*TO BE DONE*.
1 - Can you restate the paragraph of the parser forum post that begins "To summarize things" as a short list, keeping its main facts?
2 - Could you set down, word for word, the stretch of the parser forum post starting with "I've been reading" and going on through "in an array."?
3 - Do these statements agree with the parser forum post? (a) The source file holds comma-separated values. (b) The writer has tried to post to this server before. (c) The writer has been reading the group for some time. Answer yes or no for each, quoting the words that decide it.

*DOCUMENT PASSAGE*.
T
Teq
First of all, hello!
I've been reading the group for quite a while now, but this is the first
time I really need help. This is my second attempt at posting to this
particular server, my first post has gone missing, hope it won't double it.
To summarize things: I'm building a parser which has to consolidate data
based on variables contained in an array.
The source file contains a set of tab-separated-values, and those are
parsed out into an array which contains
pdbID | resNum | resID | secstructID, these are then consolidated into a
file which should contain:
pdbID | startRes | endRes | secstructID
source array with the data for consolidation:
1b6g 1 M \N
1b6g 2 V \N
1b6g 3 N \N
1b6g 4 N H
1b6g 5 N H
1b6g 6 N \N
3hba 7 W H
2cdg 8 N H
2cdg 9 V \N
2cdg 10 M \N
2cdg 11 A B
2cdg 12 M \N
expected result after consolidation, should be:
1b6g 1 3 \N
1b6g 4 5 H
1b6g 6 6 \N
3hba 7 7 H
2cdg 5 6 H
2cdg 7 7 \N
2cdg 8 8 H
2cdg 9 10 H
2cdg 11 11 B
2cdg 12 12 \N
As you can see each pdbID is assigned a secStructuID in a sequential manner
and any interruptions are to be considered as points from which the
assignment starts new.

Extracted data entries

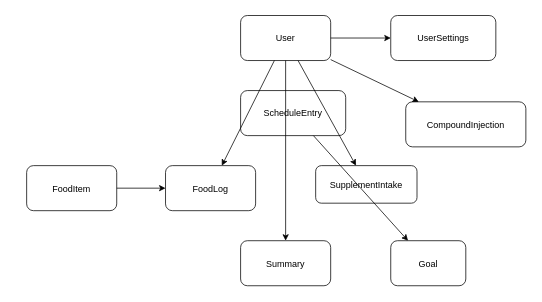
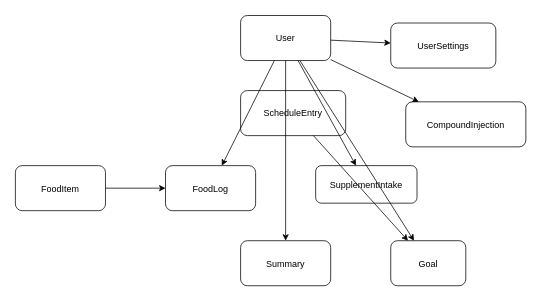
  <mxCell id="0" />
  <mxCell id="1" parent="0" />
  <mxCell id="2" value="User" style="shape=rectangle;rounded=1;fillColor=#ffffff;strokeColor=#000000;" vertex="1" parent="1"><mxGeometry x="320" y="20" width="120" height="60" as="geometry" /></mxCell>
- <mxCell id="3" value="UserSettings" style="shape=rectangle;rounded=1;fillColor=#ffffff;strokeColor=#000000;" vertex="1" parent="1"><mxGeometry x="520" y="20" width="140" height="60" as="geometry" /></mxCell>
+ <mxCell id="3" value="UserSettings" style="shape=rectangle;rounded=1;fillColor=#ffffff;strokeColor=#000000;" vertex="1" parent="1"><mxGeometry x="520" y="30" width="140" height="60" as="geometry" /></mxCell>
  <mxCell id="4" value="ScheduleEntry" style="shape=rectangle;rounded=1;fillColor=#ffffff;strokeColor=#000000;" vertex="1" parent="1"><mxGeometry x="320" y="120" width="140" height="60" as="geometry" /></mxCell>
- <mxCell id="5" value="FoodItem" style="shape=rectangle;rounded=1;fillColor=#ffffff;strokeColor=#000000;" vertex="1" parent="1"><mxGeometry x="35" y="220" width="120" height="60" as="geometry" /></mxCell>
+ <mxCell id="5" value="FoodItem" style="shape=rectangle;rounded=1;fillColor=#ffffff;strokeColor=#000000;" vertex="1" parent="1"><mxGeometry x="20" y="220" width="120" height="60" as="geometry" /></mxCell>
  <mxCell id="6" value="FoodLog" style="shape=rectangle;rounded=1;fillColor=#ffffff;strokeColor=#000000;" vertex="1" parent="1"><mxGeometry x="220" y="220" width="120" height="60" as="geometry" /></mxCell>
  <mxCell id="7" value="SupplementIntake" style="shape=rectangle;rounded=1;fillColor=#ffffff;strokeColor=#000000;" vertex="1" parent="1"><mxGeometry x="420" y="220" width="135" height="50" as="geometry" /></mxCell>
  <mxCell id="8" value="CompoundInjection" style="shape=rectangle;rounded=1;fillColor=#ffffff;strokeColor=#000000;" vertex="1" parent="1"><mxGeometry x="540" y="135" width="160" height="60" as="geometry" /></mxCell>
  <mxCell id="9" value="Summary" style="shape=rectangle;rounded=1;fillColor=#ffffff;strokeColor=#000000;" vertex="1" parent="1"><mxGeometry x="320" y="320" width="120" height="60" as="geometry" /></mxCell>
  <mxCell id="10" value="Goal" style="shape=rectangle;rounded=1;fillColor=#ffffff;strokeColor=#000000;" vertex="1" parent="1"><mxGeometry x="520" y="320" width="100" height="60" as="geometry" /></mxCell>
  <mxCell id="11" edge="1" parent="1" source="2" target="3"><mxGeometry relative="1" as="geometry" /></mxCell>
  <mxCell id="12" edge="1" parent="1" source="2" target="5" style=";"><mxGeometry relative="1" as="geometry" /></mxCell>
  <mxCell id="13" edge="1" parent="1" source="5" target="6"><mxGeometry relative="1" as="geometry" /></mxCell>
  <mxCell id="14" edge="1" parent="1" source="2" target="6"><mxGeometry relative="1" as="geometry" /></mxCell>
  <mxCell id="15" edge="1" parent="1" source="2" target="7"><mxGeometry relative="1" as="geometry" /></mxCell>
  <mxCell id="16" edge="1" parent="1" source="2" target="8"><mxGeometry relative="1" as="geometry" /></mxCell>
  <mxCell id="17" edge="1" parent="1" source="2" target="9"><mxGeometry relative="1" as="geometry" /></mxCell>
+ <mxCell id="18" edge="1" parent="1" source="2" target="10"><mxGeometry relative="1" as="geometry" /></mxCell>
  <mxCell id="19" edge="1" parent="1" source="4" target="10"><mxGeometry relative="1" as="geometry" /></mxCell>
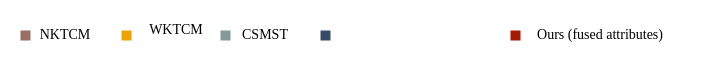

*CORRECT ANSWERS*.
1 -
- A parser is being built to consolidate data based on variables in an array.
- The source file holds tab-separated values, which are parsed into an array of pdbID, resNum, resID and secstructID.
- These are consolidated into a file that should contain pdbID, startRes, endRes and secstructID.

2 -
I've been reading the group for quite a while now, but this is the first
time I really need help. This is my second attempt at posting to this
particular server, my first post has gone missing, hope it won't double it.
To summarize things: I'm building a parser which has to consolidate data
based on variables contained in an array.

3 -
(a) No: "The source file contains a set of tab-separated-values"
(b) Yes: "This is my second attempt at posting to this particular server, my first post has gone missing"
(c) Yes: "I've been reading the group for quite a while now"